Segment Start: Excerpted records
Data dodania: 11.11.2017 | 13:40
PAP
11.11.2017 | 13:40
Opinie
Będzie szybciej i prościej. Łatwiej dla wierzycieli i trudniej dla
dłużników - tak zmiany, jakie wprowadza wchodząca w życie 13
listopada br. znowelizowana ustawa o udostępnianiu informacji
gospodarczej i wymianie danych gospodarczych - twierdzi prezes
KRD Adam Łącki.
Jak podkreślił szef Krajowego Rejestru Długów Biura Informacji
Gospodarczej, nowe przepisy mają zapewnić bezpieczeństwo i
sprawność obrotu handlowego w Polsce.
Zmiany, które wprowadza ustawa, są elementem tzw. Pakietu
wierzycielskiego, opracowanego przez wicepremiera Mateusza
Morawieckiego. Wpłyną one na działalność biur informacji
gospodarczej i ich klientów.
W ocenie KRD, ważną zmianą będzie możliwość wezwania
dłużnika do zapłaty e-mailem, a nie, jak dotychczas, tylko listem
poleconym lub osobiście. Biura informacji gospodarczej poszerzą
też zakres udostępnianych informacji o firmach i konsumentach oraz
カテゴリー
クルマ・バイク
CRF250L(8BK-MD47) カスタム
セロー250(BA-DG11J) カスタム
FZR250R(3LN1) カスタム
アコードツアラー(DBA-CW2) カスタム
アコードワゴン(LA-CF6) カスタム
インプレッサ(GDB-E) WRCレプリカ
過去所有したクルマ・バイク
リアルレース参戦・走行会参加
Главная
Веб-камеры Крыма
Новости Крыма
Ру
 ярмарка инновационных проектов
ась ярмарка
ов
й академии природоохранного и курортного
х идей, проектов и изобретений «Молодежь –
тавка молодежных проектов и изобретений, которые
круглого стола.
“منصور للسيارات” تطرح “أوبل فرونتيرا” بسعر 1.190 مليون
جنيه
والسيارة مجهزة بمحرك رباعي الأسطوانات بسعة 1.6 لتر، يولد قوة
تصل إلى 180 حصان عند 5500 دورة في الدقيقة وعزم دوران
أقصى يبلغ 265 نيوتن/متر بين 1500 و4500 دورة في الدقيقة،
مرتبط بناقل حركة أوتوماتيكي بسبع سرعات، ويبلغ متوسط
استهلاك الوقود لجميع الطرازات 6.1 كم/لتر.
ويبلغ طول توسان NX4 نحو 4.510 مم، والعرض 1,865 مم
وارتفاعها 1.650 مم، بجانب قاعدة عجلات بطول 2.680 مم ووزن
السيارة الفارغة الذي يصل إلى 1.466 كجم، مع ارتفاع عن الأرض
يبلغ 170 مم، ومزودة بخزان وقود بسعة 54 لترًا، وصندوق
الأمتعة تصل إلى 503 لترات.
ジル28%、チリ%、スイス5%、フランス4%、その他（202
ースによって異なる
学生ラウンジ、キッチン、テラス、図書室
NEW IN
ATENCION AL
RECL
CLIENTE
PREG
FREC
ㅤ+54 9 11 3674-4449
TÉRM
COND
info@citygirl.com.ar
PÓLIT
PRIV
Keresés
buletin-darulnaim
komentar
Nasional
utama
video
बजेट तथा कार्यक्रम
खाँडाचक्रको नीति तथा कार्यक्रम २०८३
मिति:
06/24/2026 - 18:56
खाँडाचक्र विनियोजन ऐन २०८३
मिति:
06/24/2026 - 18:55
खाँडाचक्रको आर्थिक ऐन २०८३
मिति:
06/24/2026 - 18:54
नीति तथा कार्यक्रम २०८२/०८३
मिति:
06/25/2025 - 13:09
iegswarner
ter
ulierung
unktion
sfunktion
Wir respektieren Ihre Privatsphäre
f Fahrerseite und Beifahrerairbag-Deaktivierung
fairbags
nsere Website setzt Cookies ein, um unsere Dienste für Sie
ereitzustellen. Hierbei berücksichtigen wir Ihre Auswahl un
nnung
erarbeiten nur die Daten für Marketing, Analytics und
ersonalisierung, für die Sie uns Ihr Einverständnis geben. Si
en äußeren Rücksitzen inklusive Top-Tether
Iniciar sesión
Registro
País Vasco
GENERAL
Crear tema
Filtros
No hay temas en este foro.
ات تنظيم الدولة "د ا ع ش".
Segment End: Excerpted records
Task description:
Copy out every line of text in the records above, keeping each character, line break, and language as it appears.

Result of the exercise:
Data dodania: 11.11.2017 | 13:40
PAP
11.11.2017 | 13:40
Opinie
Będzie szybciej i prościej. Łatwiej dla wierzycieli i trudniej dla
dłużników - tak zmiany, jakie wprowadza wchodząca w życie 13
listopada br. znowelizowana ustawa o udostępnianiu informacji
gospodarczej i wymianie danych gospodarczych - twierdzi prezes
KRD Adam Łącki.
Jak podkreślił szef Krajowego Rejestru Długów Biura Informacji
Gospodarczej, nowe przepisy mają zapewnić bezpieczeństwo i
sprawność obrotu handlowego w Polsce.
Zmiany, które wprowadza ustawa, są elementem tzw. Pakietu
wierzycielskiego, opracowanego przez wicepremiera Mateusza
Morawieckiego. Wpłyną one na działalność biur informacji
gospodarczej i ich klientów.
W ocenie KRD, ważną zmianą będzie możliwość wezwania
dłużnika do zapłaty e-mailem, a nie, jak dotychczas, tylko listem
poleconym lub osobiście. Biura informacji gospodarczej poszerzą
też zakres udostępnianych informacji o firmach i konsumentach oraz
カテゴリー
クルマ・バイク
CRF250L(8BK-MD47) カスタム
セロー250(BA-DG11J) カスタム
FZR250R(3LN1) カスタム
アコードツアラー(DBA-CW2) カスタム
アコードワゴン(LA-CF6) カスタム
インプレッサ(GDB-E) WRCレプリカ
過去所有したクルマ・バイク
リアルレース参戦・走行会参加
Главная
Веб-камеры Крыма
Новости Крыма
Ру
 ярмарка инновационных проектов
ась ярмарка
ов
й академии природоохранного и курортного
х идей, проектов и изобретений «Молодежь –
тавка молодежных проектов и изобретений, которые
круглого стола.
“منصور للسيارات” تطرح “أوبل فرونتيرا” بسعر 1.190 مليون
جنيه
والسيارة مجهزة بمحرك رباعي الأسطوانات بسعة 1.6 لتر، يولد قوة
تصل إلى 180 حصان عند 5500 دورة في الدقيقة وعزم دوران
أقصى يبلغ 265 نيوتن/متر بين 1500 و4500 دورة في الدقيقة،
مرتبط بناقل حركة أوتوماتيكي بسبع سرعات، ويبلغ متوسط
استهلاك الوقود لجميع الطرازات 6.1 كم/لتر.
ويبلغ طول توسان NX4 نحو 4.510 مم، والعرض 1,865 مم
وارتفاعها 1.650 مم، بجانب قاعدة عجلات بطول 2.680 مم ووزن
السيارة الفارغة الذي يصل إلى 1.466 كجم، مع ارتفاع عن الأرض
يبلغ 170 مم، ومزودة بخزان وقود بسعة 54 لترًا، وصندوق
الأمتعة تصل إلى 503 لترات.
ジル28%、チリ%、スイス5%、フランス4%、その他（202
ースによって異なる
学生ラウンジ、キッチン、テラス、図書室
NEW IN
ATENCION AL
RECL
CLIENTE
PREG
FREC
ㅤ+54 9 11 3674-4449
TÉRM
COND
info@citygirl.com.ar
PÓLIT
PRIV
Keresés
buletin-darulnaim
komentar
Nasional
utama
video
बजेट तथा कार्यक्रम
खाँडाचक्रको नीति तथा कार्यक्रम २०८३
मिति:
06/24/2026 - 18:56
खाँडाचक्र विनियोजन ऐन २०८३
मिति:
06/24/2026 - 18:55
खाँडाचक्रको आर्थिक ऐन २०८३
मिति:
06/24/2026 - 18:54
नीति तथा कार्यक्रम २०८२/०८३
मिति:
06/25/2025 - 13:09
iegswarner
ter
ulierung
unktion
sfunktion
Wir respektieren Ihre Privatsphäre
f Fahrerseite und Beifahrerairbag-Deaktivierung
fairbags
nsere Website setzt Cookies ein, um unsere Dienste für Sie
ereitzustellen. Hierbei berücksichtigen wir Ihre Auswahl un
nnung
erarbeiten nur die Daten für Marketing, Analytics und
ersonalisierung, für die Sie uns Ihr Einverständnis geben. Si
en äußeren Rücksitzen inklusive Top-Tether
Iniciar sesión
Registro
País Vasco
GENERAL
Crear tema
Filtros
No hay temas en este foro.
ات تنظيم الدولة "د ا ع ش".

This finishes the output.